TASK BRIEF:
Swap "SHARE" for "PARTAGER" in the listing, starting at its first line and ending at the line containing "PUBLICATION SUIVANTE". Reproduce those lines with nothing else changed.

***** PROVIDED RECORDS *****

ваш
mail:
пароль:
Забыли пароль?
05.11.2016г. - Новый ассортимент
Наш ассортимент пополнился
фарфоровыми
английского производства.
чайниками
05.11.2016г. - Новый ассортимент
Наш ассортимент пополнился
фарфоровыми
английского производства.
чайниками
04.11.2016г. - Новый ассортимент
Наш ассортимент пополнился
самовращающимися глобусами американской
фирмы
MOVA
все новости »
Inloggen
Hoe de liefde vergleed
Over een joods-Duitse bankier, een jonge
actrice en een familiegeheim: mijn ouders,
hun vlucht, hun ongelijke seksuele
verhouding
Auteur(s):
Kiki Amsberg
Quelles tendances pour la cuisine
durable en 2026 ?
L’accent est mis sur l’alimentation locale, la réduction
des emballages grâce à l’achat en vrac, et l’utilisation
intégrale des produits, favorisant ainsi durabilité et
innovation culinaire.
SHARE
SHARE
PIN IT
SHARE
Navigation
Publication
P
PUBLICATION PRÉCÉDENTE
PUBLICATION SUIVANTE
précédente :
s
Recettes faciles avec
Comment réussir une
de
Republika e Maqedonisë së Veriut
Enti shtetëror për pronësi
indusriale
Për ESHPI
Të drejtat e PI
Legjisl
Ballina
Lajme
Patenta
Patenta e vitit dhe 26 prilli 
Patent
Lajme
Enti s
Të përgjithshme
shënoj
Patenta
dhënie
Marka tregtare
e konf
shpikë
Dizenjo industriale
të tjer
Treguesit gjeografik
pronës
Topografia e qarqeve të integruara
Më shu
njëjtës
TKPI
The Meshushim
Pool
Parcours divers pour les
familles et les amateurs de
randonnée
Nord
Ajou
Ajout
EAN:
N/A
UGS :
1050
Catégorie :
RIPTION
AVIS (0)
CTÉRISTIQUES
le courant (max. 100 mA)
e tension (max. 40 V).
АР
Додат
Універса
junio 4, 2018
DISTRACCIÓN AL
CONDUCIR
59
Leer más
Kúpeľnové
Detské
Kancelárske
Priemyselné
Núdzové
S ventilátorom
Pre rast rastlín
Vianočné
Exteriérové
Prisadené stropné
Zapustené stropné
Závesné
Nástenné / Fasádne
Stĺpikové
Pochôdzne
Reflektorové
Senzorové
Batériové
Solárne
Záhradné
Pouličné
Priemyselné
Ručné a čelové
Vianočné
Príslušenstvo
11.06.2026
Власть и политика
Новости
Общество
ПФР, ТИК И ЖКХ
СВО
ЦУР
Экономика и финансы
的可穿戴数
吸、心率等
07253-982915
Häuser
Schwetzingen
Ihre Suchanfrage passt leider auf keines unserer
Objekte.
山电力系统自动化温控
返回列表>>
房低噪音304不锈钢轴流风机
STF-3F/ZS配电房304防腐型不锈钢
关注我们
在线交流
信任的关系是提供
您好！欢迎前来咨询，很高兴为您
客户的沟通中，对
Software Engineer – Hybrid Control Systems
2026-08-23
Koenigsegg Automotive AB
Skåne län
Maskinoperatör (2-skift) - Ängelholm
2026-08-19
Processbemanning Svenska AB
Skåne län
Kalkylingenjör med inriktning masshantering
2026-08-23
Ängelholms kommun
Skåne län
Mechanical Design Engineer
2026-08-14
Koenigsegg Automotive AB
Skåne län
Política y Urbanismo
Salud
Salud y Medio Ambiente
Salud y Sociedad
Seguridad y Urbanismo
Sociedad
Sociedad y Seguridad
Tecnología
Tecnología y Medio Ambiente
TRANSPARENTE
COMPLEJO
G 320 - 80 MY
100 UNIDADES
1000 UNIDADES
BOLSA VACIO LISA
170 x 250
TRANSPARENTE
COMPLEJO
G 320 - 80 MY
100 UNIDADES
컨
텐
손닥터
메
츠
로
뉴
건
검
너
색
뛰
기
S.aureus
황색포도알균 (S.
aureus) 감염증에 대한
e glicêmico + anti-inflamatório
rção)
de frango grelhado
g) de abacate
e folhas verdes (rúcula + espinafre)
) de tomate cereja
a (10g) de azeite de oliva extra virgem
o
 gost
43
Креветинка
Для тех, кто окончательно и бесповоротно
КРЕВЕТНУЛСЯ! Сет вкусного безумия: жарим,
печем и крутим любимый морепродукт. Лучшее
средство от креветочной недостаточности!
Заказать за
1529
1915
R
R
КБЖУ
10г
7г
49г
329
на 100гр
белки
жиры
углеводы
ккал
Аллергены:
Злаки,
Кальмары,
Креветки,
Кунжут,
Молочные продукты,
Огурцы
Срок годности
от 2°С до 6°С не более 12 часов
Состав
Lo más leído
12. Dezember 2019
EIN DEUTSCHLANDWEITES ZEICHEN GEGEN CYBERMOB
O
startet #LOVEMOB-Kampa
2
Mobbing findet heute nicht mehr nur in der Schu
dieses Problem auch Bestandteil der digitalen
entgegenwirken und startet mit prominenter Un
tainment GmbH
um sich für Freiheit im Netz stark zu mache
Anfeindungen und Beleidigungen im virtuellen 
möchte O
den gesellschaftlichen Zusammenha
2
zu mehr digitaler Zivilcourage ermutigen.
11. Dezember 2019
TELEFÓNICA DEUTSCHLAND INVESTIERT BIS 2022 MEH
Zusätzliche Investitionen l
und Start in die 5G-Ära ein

*****

EXERCISE ANSWER:
ваш
mail:
пароль:
Забыли пароль?
05.11.2016г. - Новый ассортимент
Наш ассортимент пополнился
фарфоровыми
английского производства.
чайниками
05.11.2016г. - Новый ассортимент
Наш ассортимент пополнился
фарфоровыми
английского производства.
чайниками
04.11.2016г. - Новый ассортимент
Наш ассортимент пополнился
самовращающимися глобусами американской
фирмы
MOVA
все новости »
Inloggen
Hoe de liefde vergleed
Over een joods-Duitse bankier, een jonge
actrice en een familiegeheim: mijn ouders,
hun vlucht, hun ongelijke seksuele
verhouding
Auteur(s):
Kiki Amsberg
Quelles tendances pour la cuisine
durable en 2026 ?
L’accent est mis sur l’alimentation locale, la réduction
des emballages grâce à l’achat en vrac, et l’utilisation
intégrale des produits, favorisant ainsi durabilité et
innovation culinaire.
PARTAGER
PARTAGER
PIN IT
PARTAGER
Navigation
Publication
P
PUBLICATION PRÉCÉDENTE
PUBLICATION SUIVANTE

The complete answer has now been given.